◆ CONSIGNE: Reproduisez toutes les lignes ci-dessous, de la première à la dernière, sans rien y changer.
━━ LIGNES RECENSÉES ━━
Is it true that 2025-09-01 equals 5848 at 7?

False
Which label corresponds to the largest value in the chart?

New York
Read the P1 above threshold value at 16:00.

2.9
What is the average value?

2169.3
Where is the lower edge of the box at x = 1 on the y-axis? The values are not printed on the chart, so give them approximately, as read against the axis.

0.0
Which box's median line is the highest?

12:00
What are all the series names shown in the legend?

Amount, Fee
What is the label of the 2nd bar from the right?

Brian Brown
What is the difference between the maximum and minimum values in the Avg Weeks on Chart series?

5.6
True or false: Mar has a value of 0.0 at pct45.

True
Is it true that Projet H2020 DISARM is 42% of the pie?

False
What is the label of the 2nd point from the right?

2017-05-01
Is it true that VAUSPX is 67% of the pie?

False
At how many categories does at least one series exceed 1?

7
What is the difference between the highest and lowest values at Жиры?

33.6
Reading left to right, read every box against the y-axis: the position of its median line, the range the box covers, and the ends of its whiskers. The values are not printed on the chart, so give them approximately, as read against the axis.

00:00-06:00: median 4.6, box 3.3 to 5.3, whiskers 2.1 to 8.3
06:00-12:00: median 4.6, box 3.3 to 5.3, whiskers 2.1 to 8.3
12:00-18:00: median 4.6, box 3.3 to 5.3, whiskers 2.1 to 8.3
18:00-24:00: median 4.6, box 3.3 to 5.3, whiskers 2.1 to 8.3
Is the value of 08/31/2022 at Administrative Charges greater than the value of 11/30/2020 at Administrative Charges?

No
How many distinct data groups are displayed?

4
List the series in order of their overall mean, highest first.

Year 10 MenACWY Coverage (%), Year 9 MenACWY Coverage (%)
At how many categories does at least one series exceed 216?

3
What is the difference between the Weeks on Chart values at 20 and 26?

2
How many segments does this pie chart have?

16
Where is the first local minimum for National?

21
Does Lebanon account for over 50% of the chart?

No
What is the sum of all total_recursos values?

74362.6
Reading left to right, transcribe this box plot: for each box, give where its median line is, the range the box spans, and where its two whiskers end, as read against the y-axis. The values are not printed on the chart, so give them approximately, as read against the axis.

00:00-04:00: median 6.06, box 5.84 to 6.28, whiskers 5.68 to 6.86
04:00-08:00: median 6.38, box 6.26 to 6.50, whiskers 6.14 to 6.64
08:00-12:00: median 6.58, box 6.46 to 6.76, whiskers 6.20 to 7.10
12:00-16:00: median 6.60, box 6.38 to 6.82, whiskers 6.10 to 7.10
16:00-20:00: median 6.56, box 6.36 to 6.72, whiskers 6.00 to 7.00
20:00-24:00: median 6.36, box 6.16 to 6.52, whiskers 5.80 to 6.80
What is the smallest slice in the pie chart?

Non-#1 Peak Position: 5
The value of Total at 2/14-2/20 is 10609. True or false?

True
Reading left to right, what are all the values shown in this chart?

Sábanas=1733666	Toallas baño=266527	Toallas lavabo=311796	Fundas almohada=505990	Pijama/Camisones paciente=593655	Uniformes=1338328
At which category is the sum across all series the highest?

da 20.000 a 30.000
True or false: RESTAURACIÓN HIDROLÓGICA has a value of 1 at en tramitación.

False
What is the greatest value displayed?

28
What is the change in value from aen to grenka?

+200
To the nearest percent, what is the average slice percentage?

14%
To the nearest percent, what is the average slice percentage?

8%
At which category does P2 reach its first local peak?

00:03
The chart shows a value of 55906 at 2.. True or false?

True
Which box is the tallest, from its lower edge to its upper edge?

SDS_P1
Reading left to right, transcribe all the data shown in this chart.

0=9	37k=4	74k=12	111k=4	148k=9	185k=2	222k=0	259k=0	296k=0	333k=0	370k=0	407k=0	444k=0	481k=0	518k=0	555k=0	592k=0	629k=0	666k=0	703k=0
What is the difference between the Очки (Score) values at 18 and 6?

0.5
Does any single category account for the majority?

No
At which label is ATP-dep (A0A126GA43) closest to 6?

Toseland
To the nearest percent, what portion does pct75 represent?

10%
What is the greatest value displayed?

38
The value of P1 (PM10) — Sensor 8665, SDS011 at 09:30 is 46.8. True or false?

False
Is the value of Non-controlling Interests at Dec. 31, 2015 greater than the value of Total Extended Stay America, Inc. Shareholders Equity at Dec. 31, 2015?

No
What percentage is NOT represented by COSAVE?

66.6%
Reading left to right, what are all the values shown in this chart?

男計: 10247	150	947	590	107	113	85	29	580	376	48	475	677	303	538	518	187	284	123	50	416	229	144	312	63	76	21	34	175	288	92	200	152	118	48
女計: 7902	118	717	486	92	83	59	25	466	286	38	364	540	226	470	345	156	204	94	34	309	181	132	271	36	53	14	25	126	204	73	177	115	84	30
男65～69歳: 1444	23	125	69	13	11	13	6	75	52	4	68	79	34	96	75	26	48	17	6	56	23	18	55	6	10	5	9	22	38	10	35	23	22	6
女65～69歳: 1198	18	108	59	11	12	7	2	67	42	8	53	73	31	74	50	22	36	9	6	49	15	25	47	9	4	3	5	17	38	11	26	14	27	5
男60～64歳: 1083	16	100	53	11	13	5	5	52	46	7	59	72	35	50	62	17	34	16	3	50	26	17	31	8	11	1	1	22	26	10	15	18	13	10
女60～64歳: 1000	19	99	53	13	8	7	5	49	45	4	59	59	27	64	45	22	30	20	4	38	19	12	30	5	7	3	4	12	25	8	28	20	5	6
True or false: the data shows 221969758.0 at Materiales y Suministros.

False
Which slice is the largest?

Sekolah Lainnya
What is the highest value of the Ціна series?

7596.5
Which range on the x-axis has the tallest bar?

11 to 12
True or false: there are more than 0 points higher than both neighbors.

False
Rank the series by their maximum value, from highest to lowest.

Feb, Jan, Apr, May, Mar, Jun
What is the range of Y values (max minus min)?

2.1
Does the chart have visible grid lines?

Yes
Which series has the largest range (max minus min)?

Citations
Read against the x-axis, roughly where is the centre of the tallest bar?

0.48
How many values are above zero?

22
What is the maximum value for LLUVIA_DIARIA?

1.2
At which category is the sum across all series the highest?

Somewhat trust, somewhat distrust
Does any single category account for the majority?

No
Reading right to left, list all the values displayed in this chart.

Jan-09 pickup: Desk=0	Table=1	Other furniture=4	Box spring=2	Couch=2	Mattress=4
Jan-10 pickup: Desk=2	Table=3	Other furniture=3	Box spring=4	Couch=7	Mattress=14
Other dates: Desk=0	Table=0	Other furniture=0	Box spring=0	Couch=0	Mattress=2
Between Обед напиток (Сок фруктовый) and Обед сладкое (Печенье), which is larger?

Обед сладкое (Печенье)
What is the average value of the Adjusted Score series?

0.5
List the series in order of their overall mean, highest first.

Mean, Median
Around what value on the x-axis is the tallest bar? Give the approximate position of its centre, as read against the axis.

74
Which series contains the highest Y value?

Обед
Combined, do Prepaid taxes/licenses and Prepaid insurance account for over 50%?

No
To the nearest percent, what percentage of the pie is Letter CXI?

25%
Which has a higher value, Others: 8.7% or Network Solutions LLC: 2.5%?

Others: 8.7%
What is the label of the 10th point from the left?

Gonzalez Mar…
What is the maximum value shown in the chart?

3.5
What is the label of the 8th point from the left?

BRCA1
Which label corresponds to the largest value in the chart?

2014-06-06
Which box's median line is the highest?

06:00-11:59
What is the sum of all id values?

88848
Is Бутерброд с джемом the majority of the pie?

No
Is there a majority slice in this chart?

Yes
━━━
◆ ESPACE DE RÉPONSE:
Is it true that 2025-09-01 equals 5848 at 7?

False
Which label corresponds to the largest value in the chart?

New York
Read the P1 above threshold value at 16:00.

2.9
What is the average value?

2169.3
Where is the lower edge of the box at x = 1 on the y-axis? The values are not printed on the chart, so give them approximately, as read against the axis.

0.0
Which box's median line is the highest?

12:00
What are all the series names shown in the legend?

Amount, Fee
What is the label of the 2nd bar from the right?

Brian Brown
What is the difference between the maximum and minimum values in the Avg Weeks on Chart series?

5.6
True or false: Mar has a value of 0.0 at pct45.

True
Is it true that Projet H2020 DISARM is 42% of the pie?

False
What is the label of the 2nd point from the right?

2017-05-01
Is it true that VAUSPX is 67% of the pie?

False
At how many categories does at least one series exceed 1?

7
What is the difference between the highest and lowest values at Жиры?

33.6
Reading left to right, read every box against the y-axis: the position of its median line, the range the box covers, and the ends of its whiskers. The values are not printed on the chart, so give them approximately, as read against the axis.

00:00-06:00: median 4.6, box 3.3 to 5.3, whiskers 2.1 to 8.3
06:00-12:00: median 4.6, box 3.3 to 5.3, whiskers 2.1 to 8.3
12:00-18:00: median 4.6, box 3.3 to 5.3, whiskers 2.1 to 8.3
18:00-24:00: median 4.6, box 3.3 to 5.3, whiskers 2.1 to 8.3
Is the value of 08/31/2022 at Administrative Charges greater than the value of 11/30/2020 at Administrative Charges?

No
How many distinct data groups are displayed?

4
List the series in order of their overall mean, highest first.

Year 10 MenACWY Coverage (%), Year 9 MenACWY Coverage (%)
At how many categories does at least one series exceed 216?

3
What is the difference between the Weeks on Chart values at 20 and 26?

2
How many segments does this pie chart have?

16
Where is the first local minimum for National?

21
Does Lebanon account for over 50% of the chart?

No
What is the sum of all total_recursos values?

74362.6
Reading left to right, transcribe this box plot: for each box, give where its median line is, the range the box spans, and where its two whiskers end, as read against the y-axis. The values are not printed on the chart, so give them approximately, as read against the axis.

00:00-04:00: median 6.06, box 5.84 to 6.28, whiskers 5.68 to 6.86
04:00-08:00: median 6.38, box 6.26 to 6.50, whiskers 6.14 to 6.64
08:00-12:00: median 6.58, box 6.46 to 6.76, whiskers 6.20 to 7.10
12:00-16:00: median 6.60, box 6.38 to 6.82, whiskers 6.10 to 7.10
16:00-20:00: median 6.56, box 6.36 to 6.72, whiskers 6.00 to 7.00
20:00-24:00: median 6.36, box 6.16 to 6.52, whiskers 5.80 to 6.80
What is the smallest slice in the pie chart?

Non-#1 Peak Position: 5
The value of Total at 2/14-2/20 is 10609. True or false?

True
Reading left to right, what are all the values shown in this chart?

Sábanas=1733666	Toallas baño=266527	Toallas lavabo=311796	Fundas almohada=505990	Pijama/Camisones paciente=593655	Uniformes=1338328
At which category is the sum across all series the highest?

da 20.000 a 30.000
True or false: RESTAURACIÓN HIDROLÓGICA has a value of 1 at en tramitación.

False
What is the greatest value displayed?

28
What is the change in value from aen to grenka?

+200
To the nearest percent, what is the average slice percentage?

14%
To the nearest percent, what is the average slice percentage?

8%
At which category does P2 reach its first local peak?

00:03
The chart shows a value of 55906 at 2.. True or false?

True
Which box is the tallest, from its lower edge to its upper edge?

SDS_P1
Reading left to right, transcribe all the data shown in this chart.

0=9	37k=4	74k=12	111k=4	148k=9	185k=2	222k=0	259k=0	296k=0	333k=0	370k=0	407k=0	444k=0	481k=0	518k=0	555k=0	592k=0	629k=0	666k=0	703k=0
What is the difference between the Очки (Score) values at 18 and 6?

0.5
Does any single category account for the majority?

No
At which label is ATP-dep (A0A126GA43) closest to 6?

Toseland
To the nearest percent, what portion does pct75 represent?

10%
What is the greatest value displayed?

38
The value of P1 (PM10) — Sensor 8665, SDS011 at 09:30 is 46.8. True or false?

False
Is the value of Non-controlling Interests at Dec. 31, 2015 greater than the value of Total Extended Stay America, Inc. Shareholders Equity at Dec. 31, 2015?

No
What percentage is NOT represented by COSAVE?

66.6%
Reading left to right, what are all the values shown in this chart?

男計: 10247	150	947	590	107	113	85	29	580	376	48	475	677	303	538	518	187	284	123	50	416	229	144	312	63	76	21	34	175	288	92	200	152	118	48
女計: 7902	118	717	486	92	83	59	25	466	286	38	364	540	226	470	345	156	204	94	34	309	181	132	271	36	53	14	25	126	204	73	177	115	84	30
男65～69歳: 1444	23	125	69	13	11	13	6	75	52	4	68	79	34	96	75	26	48	17	6	56	23	18	55	6	10	5	9	22	38	10	35	23	22	6
女65～69歳: 1198	18	108	59	11	12	7	2	67	42	8	53	73	31	74	50	22	36	9	6	49	15	25	47	9	4	3	5	17	38	11	26	14	27	5
男60～64歳: 1083	16	100	53	11	13	5	5	52	46	7	59	72	35	50	62	17	34	16	3	50	26	17	31	8	11	1	1	22	26	10	15	18	13	10
女60～64歳: 1000	19	99	53	13	8	7	5	49	45	4	59	59	27	64	45	22	30	20	4	38	19	12	30	5	7	3	4	12	25	8	28	20	5	6
True or false: the data shows 221969758.0 at Materiales y Suministros.

False
Which slice is the largest?

Sekolah Lainnya
What is the highest value of the Ціна series?

7596.5
Which range on the x-axis has the tallest bar?

11 to 12
True or false: there are more than 0 points higher than both neighbors.

False
Rank the series by their maximum value, from highest to lowest.

Feb, Jan, Apr, May, Mar, Jun
What is the range of Y values (max minus min)?

2.1
Does the chart have visible grid lines?

Yes
Which series has the largest range (max minus min)?

Citations
Read against the x-axis, roughly where is the centre of the tallest bar?

0.48
How many values are above zero?

22
What is the maximum value for LLUVIA_DIARIA?

1.2
At which category is the sum across all series the highest?

Somewhat trust, somewhat distrust
Does any single category account for the majority?

No
Reading right to left, list all the values displayed in this chart.

Jan-09 pickup: Desk=0	Table=1	Other furniture=4	Box spring=2	Couch=2	Mattress=4
Jan-10 pickup: Desk=2	Table=3	Other furniture=3	Box spring=4	Couch=7	Mattress=14
Other dates: Desk=0	Table=0	Other furniture=0	Box spring=0	Couch=0	Mattress=2
Between Обед напиток (Сок фруктовый) and Обед сладкое (Печенье), which is larger?

Обед сладкое (Печенье)
What is the average value of the Adjusted Score series?

0.5
List the series in order of their overall mean, highest first.

Mean, Median
Around what value on the x-axis is the tallest bar? Give the approximate position of its centre, as read against the axis.

74
Which series contains the highest Y value?

Обед
Combined, do Prepaid taxes/licenses and Prepaid insurance account for over 50%?

No
To the nearest percent, what percentage of the pie is Letter CXI?

25%
Which has a higher value, Others: 8.7% or Network Solutions LLC: 2.5%?

Others: 8.7%
What is the label of the 10th point from the left?

Gonzalez Mar…
What is the maximum value shown in the chart?

3.5
What is the label of the 8th point from the left?

BRCA1
Which label corresponds to the largest value in the chart?

2014-06-06
Which box's median line is the highest?

06:00-11:59
What is the sum of all id values?

88848
Is Бутерброд с джемом the majority of the pie?

No
Is there a majority slice in this chart?

Yes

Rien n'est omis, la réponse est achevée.